Evidence ? You have some ? Anything at all ? Just gut feelings ?

"The past is contested ideological ground — not so much over what happened as how it is read."

Yes, indeed. And without any evidence, you still 'read' it as you wish ?

What is amazing me as I work through these thousands of pages of old documents is how the realities of the nineteenth century differed from our present-day picture of them. I don't observe, from the record, that - at least in South Australia - Aboriginal life was as disrupted as much as I, like you, thought.

Families held together. New conditions offered new opportunities. People may not have even perceived that the new conditions of life were all that negative: rations saved a huge amount of effort by women, the regularity of rations would have kept the old people alive much more predictably than the old days: in droughts, for example, everybody was kept alive by the ration system rather than would have been the case.
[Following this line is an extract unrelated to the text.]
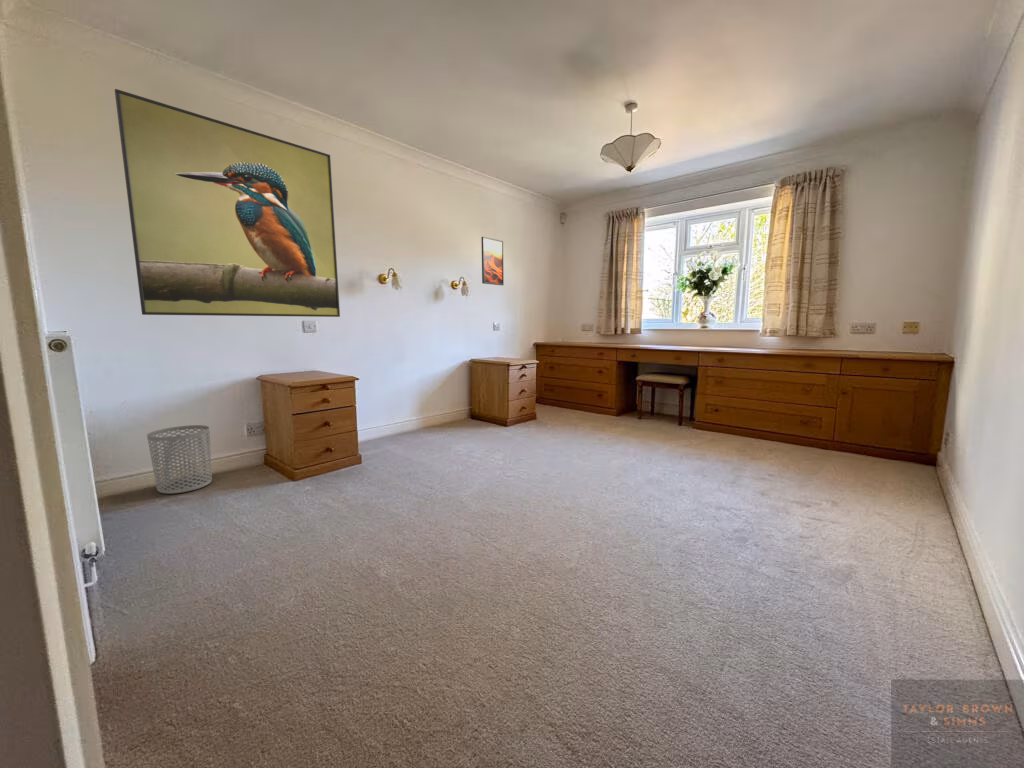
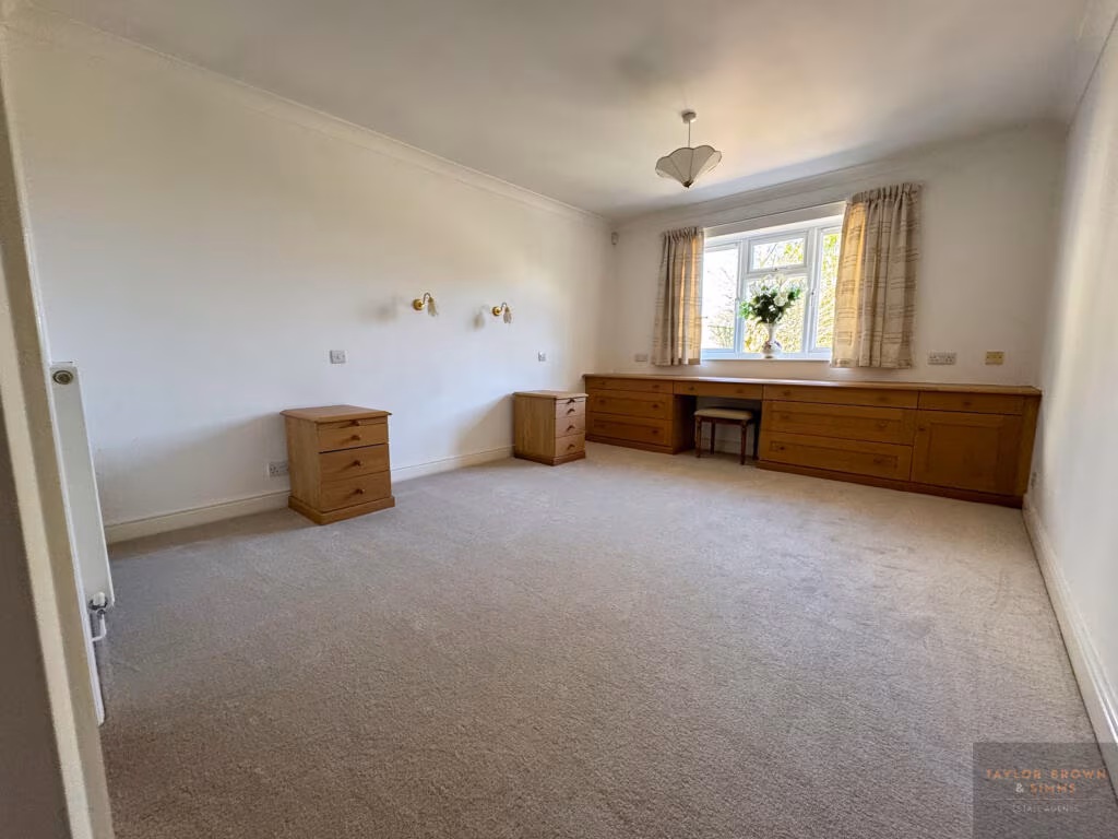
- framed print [114,88,341,318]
After all, in pre-European times of drought, old people, particularly women, would have died. Young children on the breast would have died. No children would have been born until the drought was well and truly over.

Imagine the impact, say, of the eight-year drought of the 1890s. Previously, groups would have scattered to the four winds, while under the ration system, groups would have been able to come together, assured of a regular food supply, and for many years in long droughts, able to maintain traditional practices and processes more easily than ever, and able to maintain their populations. The ration system saved Aboriginal culture.